The Product of a Bad Economy
Mario Giacomazzi wasn’t always a Trader Joe’s checker. He is older than most by around 30 years and whatever he did before checking my groceries, it required a back straight like a plank with pulled back shoulders to match. The short gray hair so perfectly pomaded atop his utilitarian head is probably only a requirement for Mr. Giacomazzi, but I trust his former employer appreciated the effort. A good countenance counts in business. Or the military and engineering, which are the other professions I like to imagine Mr. Giacomazzi steadfastly pursuing for 40 odd years before life landed him shocked but dignified on an OSHA approved rubber mat in front of a register.

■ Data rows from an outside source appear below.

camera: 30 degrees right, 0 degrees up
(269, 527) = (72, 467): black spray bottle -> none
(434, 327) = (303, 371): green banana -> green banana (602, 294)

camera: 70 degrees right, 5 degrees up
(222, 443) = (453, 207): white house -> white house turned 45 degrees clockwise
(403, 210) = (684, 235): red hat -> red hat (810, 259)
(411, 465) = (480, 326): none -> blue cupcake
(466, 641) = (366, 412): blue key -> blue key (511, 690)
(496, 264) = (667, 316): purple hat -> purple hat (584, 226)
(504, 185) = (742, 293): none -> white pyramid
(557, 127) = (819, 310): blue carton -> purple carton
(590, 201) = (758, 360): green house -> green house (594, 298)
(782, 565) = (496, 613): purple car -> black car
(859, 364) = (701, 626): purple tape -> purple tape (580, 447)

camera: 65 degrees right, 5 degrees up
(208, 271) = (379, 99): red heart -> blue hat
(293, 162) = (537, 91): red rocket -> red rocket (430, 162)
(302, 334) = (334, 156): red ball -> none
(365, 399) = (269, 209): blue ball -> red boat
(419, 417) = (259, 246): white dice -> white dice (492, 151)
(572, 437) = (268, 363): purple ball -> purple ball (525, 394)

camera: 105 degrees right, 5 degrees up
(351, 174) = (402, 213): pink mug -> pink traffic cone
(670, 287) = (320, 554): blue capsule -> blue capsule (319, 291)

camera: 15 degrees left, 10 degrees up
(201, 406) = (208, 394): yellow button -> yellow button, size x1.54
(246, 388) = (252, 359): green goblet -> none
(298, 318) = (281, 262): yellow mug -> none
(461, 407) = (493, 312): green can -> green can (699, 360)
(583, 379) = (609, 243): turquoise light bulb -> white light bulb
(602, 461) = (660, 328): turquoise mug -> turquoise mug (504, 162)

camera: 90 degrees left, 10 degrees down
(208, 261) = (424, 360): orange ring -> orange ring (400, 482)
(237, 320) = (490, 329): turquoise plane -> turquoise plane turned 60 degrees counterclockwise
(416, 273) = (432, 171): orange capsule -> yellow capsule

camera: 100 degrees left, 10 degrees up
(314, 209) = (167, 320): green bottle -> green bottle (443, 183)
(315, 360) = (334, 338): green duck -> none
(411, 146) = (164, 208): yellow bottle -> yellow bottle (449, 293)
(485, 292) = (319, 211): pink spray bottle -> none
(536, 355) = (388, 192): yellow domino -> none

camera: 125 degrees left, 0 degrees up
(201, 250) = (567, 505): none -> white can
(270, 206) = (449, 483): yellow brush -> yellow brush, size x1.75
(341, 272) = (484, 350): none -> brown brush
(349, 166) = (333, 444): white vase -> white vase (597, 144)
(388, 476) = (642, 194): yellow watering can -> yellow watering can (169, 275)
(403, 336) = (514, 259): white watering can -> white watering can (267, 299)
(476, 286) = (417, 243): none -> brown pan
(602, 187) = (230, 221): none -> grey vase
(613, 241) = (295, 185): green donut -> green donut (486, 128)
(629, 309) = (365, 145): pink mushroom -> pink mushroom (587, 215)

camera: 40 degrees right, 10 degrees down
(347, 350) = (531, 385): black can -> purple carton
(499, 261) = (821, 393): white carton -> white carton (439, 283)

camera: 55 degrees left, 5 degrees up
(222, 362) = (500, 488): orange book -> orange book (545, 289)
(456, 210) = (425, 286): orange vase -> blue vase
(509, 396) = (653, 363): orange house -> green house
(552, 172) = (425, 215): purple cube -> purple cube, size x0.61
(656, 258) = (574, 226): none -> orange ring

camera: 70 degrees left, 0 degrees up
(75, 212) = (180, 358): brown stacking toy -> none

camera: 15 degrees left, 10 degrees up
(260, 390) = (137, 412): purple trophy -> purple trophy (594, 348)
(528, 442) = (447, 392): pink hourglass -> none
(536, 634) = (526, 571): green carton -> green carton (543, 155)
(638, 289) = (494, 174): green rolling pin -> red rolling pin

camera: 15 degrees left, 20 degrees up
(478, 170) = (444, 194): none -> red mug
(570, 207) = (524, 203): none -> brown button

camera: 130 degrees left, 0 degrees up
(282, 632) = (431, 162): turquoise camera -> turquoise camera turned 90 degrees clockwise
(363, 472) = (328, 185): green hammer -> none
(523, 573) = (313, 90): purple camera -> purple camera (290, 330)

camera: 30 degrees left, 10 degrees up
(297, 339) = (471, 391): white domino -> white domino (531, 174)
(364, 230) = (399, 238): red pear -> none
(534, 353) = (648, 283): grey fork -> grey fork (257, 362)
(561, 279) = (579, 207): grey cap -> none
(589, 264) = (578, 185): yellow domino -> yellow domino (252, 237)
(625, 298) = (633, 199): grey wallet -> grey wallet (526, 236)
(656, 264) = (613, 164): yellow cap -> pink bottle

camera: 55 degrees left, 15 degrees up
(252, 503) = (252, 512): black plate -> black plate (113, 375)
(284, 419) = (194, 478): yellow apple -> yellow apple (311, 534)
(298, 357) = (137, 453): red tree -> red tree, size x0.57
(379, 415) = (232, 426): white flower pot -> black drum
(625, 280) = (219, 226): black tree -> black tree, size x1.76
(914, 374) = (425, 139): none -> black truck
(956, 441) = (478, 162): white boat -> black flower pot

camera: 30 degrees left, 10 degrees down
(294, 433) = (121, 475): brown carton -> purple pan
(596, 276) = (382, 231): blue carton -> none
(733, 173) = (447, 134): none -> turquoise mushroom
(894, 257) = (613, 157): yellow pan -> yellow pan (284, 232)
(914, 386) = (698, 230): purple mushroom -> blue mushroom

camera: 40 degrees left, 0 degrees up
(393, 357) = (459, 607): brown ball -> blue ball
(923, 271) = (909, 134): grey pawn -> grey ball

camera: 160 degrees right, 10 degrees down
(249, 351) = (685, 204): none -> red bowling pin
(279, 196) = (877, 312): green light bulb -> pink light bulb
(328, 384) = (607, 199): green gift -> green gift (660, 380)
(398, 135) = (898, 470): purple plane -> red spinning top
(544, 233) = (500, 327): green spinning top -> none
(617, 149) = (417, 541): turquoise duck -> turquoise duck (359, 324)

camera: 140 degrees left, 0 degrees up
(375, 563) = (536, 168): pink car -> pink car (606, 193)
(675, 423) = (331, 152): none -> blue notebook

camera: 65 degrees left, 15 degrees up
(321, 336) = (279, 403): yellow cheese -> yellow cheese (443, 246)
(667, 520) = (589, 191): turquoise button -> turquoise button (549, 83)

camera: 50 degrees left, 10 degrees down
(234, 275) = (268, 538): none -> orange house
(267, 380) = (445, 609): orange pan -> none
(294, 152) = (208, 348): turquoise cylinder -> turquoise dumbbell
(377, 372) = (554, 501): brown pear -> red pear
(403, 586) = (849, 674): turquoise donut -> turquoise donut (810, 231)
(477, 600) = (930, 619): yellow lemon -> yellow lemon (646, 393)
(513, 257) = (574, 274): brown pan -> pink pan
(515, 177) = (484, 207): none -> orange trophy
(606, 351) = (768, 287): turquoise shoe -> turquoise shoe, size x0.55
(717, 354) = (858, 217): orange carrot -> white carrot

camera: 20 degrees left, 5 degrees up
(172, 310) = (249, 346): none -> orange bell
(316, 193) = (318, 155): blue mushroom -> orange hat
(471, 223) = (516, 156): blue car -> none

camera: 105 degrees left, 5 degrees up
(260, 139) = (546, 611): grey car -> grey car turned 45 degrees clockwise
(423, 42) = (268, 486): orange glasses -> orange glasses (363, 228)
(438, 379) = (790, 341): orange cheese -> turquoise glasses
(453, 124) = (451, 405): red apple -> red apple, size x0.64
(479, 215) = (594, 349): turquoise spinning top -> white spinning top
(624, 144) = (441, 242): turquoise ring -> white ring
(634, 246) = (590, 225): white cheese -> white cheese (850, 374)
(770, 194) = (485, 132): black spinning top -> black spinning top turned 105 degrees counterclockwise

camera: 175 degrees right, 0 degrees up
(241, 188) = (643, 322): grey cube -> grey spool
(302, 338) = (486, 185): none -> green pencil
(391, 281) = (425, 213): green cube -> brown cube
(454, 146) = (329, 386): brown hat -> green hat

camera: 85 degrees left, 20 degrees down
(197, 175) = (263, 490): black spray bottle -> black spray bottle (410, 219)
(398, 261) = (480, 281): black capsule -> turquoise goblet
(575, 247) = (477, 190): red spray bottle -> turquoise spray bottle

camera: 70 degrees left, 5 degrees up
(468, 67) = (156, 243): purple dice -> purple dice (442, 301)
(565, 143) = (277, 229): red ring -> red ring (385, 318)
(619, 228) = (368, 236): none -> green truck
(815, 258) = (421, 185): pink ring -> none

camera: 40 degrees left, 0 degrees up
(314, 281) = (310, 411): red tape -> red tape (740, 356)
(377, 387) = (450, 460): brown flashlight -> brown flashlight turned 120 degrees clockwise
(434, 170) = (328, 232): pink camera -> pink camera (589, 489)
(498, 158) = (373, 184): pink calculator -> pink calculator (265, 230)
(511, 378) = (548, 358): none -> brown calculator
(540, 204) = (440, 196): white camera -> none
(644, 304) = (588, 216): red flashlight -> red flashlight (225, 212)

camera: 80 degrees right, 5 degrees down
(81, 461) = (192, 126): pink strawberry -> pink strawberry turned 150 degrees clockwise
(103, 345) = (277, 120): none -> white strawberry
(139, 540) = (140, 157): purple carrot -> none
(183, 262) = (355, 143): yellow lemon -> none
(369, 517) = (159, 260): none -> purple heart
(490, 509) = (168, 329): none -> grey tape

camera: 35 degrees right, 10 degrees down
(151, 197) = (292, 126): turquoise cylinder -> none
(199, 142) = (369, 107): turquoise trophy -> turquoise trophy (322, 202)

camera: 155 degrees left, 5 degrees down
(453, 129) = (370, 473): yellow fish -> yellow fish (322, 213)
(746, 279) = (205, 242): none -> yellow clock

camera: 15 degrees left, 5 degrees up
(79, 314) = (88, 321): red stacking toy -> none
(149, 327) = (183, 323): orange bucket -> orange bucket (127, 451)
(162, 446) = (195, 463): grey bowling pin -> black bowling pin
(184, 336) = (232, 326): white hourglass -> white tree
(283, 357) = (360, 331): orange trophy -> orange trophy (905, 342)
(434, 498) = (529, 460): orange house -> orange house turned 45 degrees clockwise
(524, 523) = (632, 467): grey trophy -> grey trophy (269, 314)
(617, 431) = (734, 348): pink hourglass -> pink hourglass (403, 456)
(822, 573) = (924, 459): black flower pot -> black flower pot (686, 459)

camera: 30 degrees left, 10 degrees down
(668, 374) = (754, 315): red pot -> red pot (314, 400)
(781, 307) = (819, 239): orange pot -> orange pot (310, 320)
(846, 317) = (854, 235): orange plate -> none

He is slow and methodical, which allows me time to size him up while my fingers somersault the debit card on the counter in front of me. I keep time with the groceries as they inch their way across the scanner. Long side of the debit card, bananas. Short side of the debit card, cereal. Long, short, long, short. The orchid presents a problem (where to put it! where to put it!), but eventually we hit the yogurt. I am officially scanned.
Now, the packing.
His eyes take in the groceries in front of him and I can see him plotting the most efficient way to bag them. He opens a bag, takes a deep breath (much like a high diver before a great jump) and begins. I am not surprised, but I am impressed. He excels at bagging. Second to none. The very, very best. Only once, towards the end, did he fumble. He bagged the bananas when clearly, to Mr. Giacomazzi, the bread should have gone in first. He regroups, takes out the bananas, and bags the bread with the bananas on top. Everything is going to be okay.
Definitely an engineer.
I walk out of Trader Joe’s with two bags that hold a box of cereal, a pint of sour cream, a large can of tomatoes, a pound of dried beans, two eggplants, 2 cartons of vegetable stock, one bag of lettuce, a jar of saffron, a large jar of applesauce, several pounds of oat bran, a large tub of yogurt, sushi, corn tortillas, a loaf of bread, two dozen eggs, and a bunch of bananas. The orchid remains safely nestled in the cart, flanked by one bag and my purse. Mr. Giacomazzi prefers it that way.